The Non-Contingency Condition (NC): No moral obligation, R, is objectionably contingent.
The Accessibility Condition (AC): Necessarily, for any moral obligation, R, R is binding only if R is cognitively accessible in principle.
However, it appears that divine command theories tend to violate one or the other: that is, accounts that preserve NC violate AC, whereas accounts that preserve AC violate NC. I think this is a promising line of argument, and probably some version of it can be made to work.

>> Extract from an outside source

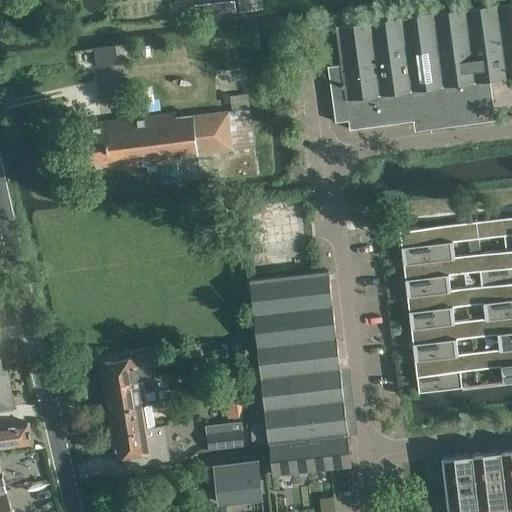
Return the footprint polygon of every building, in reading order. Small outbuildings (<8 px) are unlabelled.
[(328,65),(331,87),(337,86),(339,98),(332,99),(335,121),(348,120),(349,129),(494,109),(490,79),(511,76),(511,0),(335,26),(341,64),(328,65)] [(171,3),(172,10),(185,9),(184,1),(171,3)] [(194,5),(195,15),(235,11),(234,1),(194,5)] [(94,47),(94,51),(96,66),(125,63),(122,43),(105,46),(94,47)] [(230,96),(230,107),(247,105),(246,94),(230,96)] [(198,152),(233,148),(236,147),(254,145),(255,145),(255,144),(250,108),(228,110),(193,115),(193,116),(177,118),(176,113),(80,125),(86,169),(181,157),(181,152),(197,150),(197,152),(198,152)] [(511,216),(476,220),(480,253),(511,250),(511,216)] [(476,220),(399,229),(403,262),(462,255),(480,253),(476,220)] [(511,250),(480,253),(462,255),(466,287),(511,281),(511,250)] [(462,255),(403,262),(407,294),(466,287),(462,255)] [(315,272),(249,279),(253,314),(332,306),(328,270),(315,272)] [(511,281),(466,287),(470,320),(511,314),(511,281)] [(466,287),(407,294),(411,326),(470,320),(466,287)] [(332,306),(253,314),(257,345),(336,336),(332,306)] [(511,314),(470,320),(473,352),(511,347),(511,314)] [(470,320),(411,326),(415,359),(473,352),(470,320)] [(336,336),(257,345),(261,376),(340,366),(336,336)] [(131,349),(132,358),(151,354),(152,354),(151,346),(131,349)] [(511,347),(473,352),(477,385),(511,381),(511,347)] [(187,350),(188,368),(199,368),(199,350),(187,350)] [(473,352),(415,359),(419,392),(477,385),(473,352)] [(102,363),(106,387),(143,381),(143,382),(155,380),(151,354),(132,358),(102,363)] [(0,408),(13,406),(7,368),(1,368),(0,362),(0,408)] [(187,373),(186,363),(175,365),(177,375),(187,373)] [(340,366),(261,376),(265,412),(269,443),(308,438),(304,404),(343,399),(340,366)] [(143,381),(106,387),(109,409),(142,404),(147,404),(147,403),(159,401),(155,380),(143,382),(143,381)] [(343,399),(304,404),(308,438),(347,433),(344,403),(343,399)] [(147,404),(109,409),(113,434),(155,428),(153,412),(165,410),(163,401),(159,401),(147,403),(147,404)] [(241,421),(205,425),(206,432),(208,447),(213,447),(244,443),(241,421)] [(0,425),(0,447),(31,444),(28,422),(0,425)] [(155,428),(113,434),(117,457),(121,456),(123,467),(169,460),(163,427),(157,428),(155,428)] [(351,465),(347,433),(308,438),(269,443),(272,474),(331,467),(351,465)] [(511,511),(511,447),(499,449),(506,511),(511,511)] [(506,511),(499,449),(471,453),(477,511),(506,511)] [(477,511),(471,453),(441,456),(447,511),(477,511)] [(257,460),(214,465),(218,502),(262,497),(257,460)] [(0,511),(12,511),(6,491),(0,492),(0,511)]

I don't think it's quite in shape yet, though, in part because I think the argument against command accounts, which forms the backbone of the argument that divine command theories preserving AC violate NC, is not quite sophisticated enough to handle all divine command accounts. A key element of the argument is the following scenario:
For consider a possible world, W, in which there exists a community of five people: a man (call him ‘Zed’), and four children, none of which is older than ten years old. Suppose further that this community has no practice of commanding. Finally, suppose that Zed regularly sodomizes these children. Since, by hypothesis, this community has no practice of commanding, command formulations of DCT entail that none of Zed’s acts are morally wrong. But, surely, moral wrongness supervenes on at least some acts in W. But then moral wrongness doesn’t require the existence of a community practice of commanding as a part of its supervenience base. And if not, then command formulations of DCT are false.
This is actually fairly similar to an argument found in Catherine Trotter Cockburn in her attack on Warburton's divine command theory -- well, similar in function, since Cockburn's example didn't involved pedophile sodomy, but just a man trapped in a pit in a society of atheists. (I quote part of that argument here.) But there are some similarities in how the example is used.
The problem there, as here, is that it's actually not wholly clear whether this is a problem for a divine command theorist like Warburton, because part of Warburton's argument is that what we call 'morality' is actually a complex of things -- a threefold cord -- and that when we talk about something being 'morally wrong' an adequate account of what we mean has to take into account all three parts of this complex. Warburton could perfectly well agree that there's moral wrong in Zed's case; what he will deny is that Zed has violated any obligations. Zed's action can be wrong in the sense that it's the wrong sort of action to commit if you are considering all the consequences of your actions and want to avoid detrimental ones as much as possible. The damage he does to the children is imprudent, and could return on him someday. Further, Zed's action can be wrong in the sense that it's disgusting and distasteful, and doesn't fit with our notions of what a civilized person does. So it's wrong in the sense that it's bad sense and bad taste. What Warburton will deny is that there can be anything more to it in the absence of the expressed will of a superior; Zed's not violating any obligations because no one has obligated him. Thus, Warburton will say, you can have moral wrongness, i.e., wrongness relevant to morals, in the absence of such a command; but if you condemn someone on the basis of it, your condemnation of it only differs in degree from a condemnation based purely on prudential calculation and/or aesthetic taste, and even the union of the two can't yield the normative force we attribute to obligations. (It certainly is utterly stupid and utterly distasteful to murder someone, but that, Warburton would say, does not constitute an obligation not to murder. It just means that murder is senseless and icky.)
So there are divine command theorists who can escape the dilemma, at least as far as the post lays it out. Since the dilemma laid out there is only a 'quick and dirty' one, there's the possibility that a more developed version can close the loopholes. Cockburn argues that Warburton is wrong about his claim that rational appropriateness can't constitute an obligation, and while it's an uneven argument, it's promising as well. Perhaps a combination and development of the two would do the trick.